La señora Ríos y Jimena se marcharon. Al salir de la empresa de Isabela, Jimena volteó a mirar el edificio por un momento.
—Jimena, ¿qué pasa?
Al notar que Jimena no subía al coche, la señora Ríos bajó la ventanilla y preguntó.
—Pudo abrir su empresa y hacerla crecer tanto gracias a Elías. Él le dio el dinero, y la gente que hace negocios con ella lo hace por quedar bien con Elías.
—A fin de cuentas, su punto de partida fue gracias a un hombre, y aun así se cree una mujer empoderada.

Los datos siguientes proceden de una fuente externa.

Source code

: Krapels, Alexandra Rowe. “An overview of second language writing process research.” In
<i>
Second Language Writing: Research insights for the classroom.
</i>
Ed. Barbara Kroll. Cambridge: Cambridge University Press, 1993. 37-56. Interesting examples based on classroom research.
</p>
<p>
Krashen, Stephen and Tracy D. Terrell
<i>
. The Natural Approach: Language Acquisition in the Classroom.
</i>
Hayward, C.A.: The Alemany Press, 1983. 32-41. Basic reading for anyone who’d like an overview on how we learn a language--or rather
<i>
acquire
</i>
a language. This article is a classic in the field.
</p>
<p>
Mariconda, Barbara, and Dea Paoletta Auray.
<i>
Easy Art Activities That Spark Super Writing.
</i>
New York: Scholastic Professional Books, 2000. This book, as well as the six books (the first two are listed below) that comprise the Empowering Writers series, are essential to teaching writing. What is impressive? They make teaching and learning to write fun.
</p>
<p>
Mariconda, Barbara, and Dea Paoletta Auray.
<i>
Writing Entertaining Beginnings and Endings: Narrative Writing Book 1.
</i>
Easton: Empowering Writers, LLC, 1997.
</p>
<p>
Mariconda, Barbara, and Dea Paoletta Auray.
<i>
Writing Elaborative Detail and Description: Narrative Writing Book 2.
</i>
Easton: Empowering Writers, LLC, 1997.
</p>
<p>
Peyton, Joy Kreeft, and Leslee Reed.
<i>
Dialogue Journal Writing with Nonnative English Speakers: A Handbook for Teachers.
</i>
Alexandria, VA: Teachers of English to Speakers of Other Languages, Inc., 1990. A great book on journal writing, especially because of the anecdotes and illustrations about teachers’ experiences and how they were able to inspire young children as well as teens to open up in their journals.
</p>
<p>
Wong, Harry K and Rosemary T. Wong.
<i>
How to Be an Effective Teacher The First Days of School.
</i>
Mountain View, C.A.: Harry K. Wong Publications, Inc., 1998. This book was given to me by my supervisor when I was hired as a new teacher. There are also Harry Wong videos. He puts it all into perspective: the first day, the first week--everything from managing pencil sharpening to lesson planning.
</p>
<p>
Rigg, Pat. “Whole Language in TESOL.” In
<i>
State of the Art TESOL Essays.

Jimena subió al vehículo; no había llevado su propio coche, iba con la señora Ríos.
Tras abrocharse el cinturón, dijo:
—El inicio de Isabela dependió de Elías, pero haberse mantenido no fue por él. Sus miniseries han generado mucho dinero; ahora cada vez hay más gente produciendo ese formato.
—Las producciones de la empresa de Isabela siempre son de calidad. Hay que admitir que tiene buen ojo.
Jimena también invertía en negocios. Aunque no había fundado su propia empresa, participaba en otros proyectos; algunos le daban ganancias y otros pérdidas.
En general, salía perdiendo; lo que ganaba no cubría lo que perdía.
En las inversiones, un solo error de cálculo y te arruinas.
Ahora Jimena no se atrevía a invertir a la ligera, excepto en su plan de abrir una productora de miniseries.
Pero ella no conocía bien la industria, era una novata. Tenía que pagar mucho dinero para contratar guionistas, buscar guiones por todos lados, contratar actores y directores... Su inversión inicial era mucho más alta que la que tuvo Isabela en su momento.
Si las series ganarían dinero al estrenarse era una incógnita, y lo más importante era que aún no tenía acuerdos con las plataformas. Primero necesitaba asegurar la plataforma antes de empezar a rodar.
No podía producir una serie sin saber dónde demonios publicitarla, ¿verdad?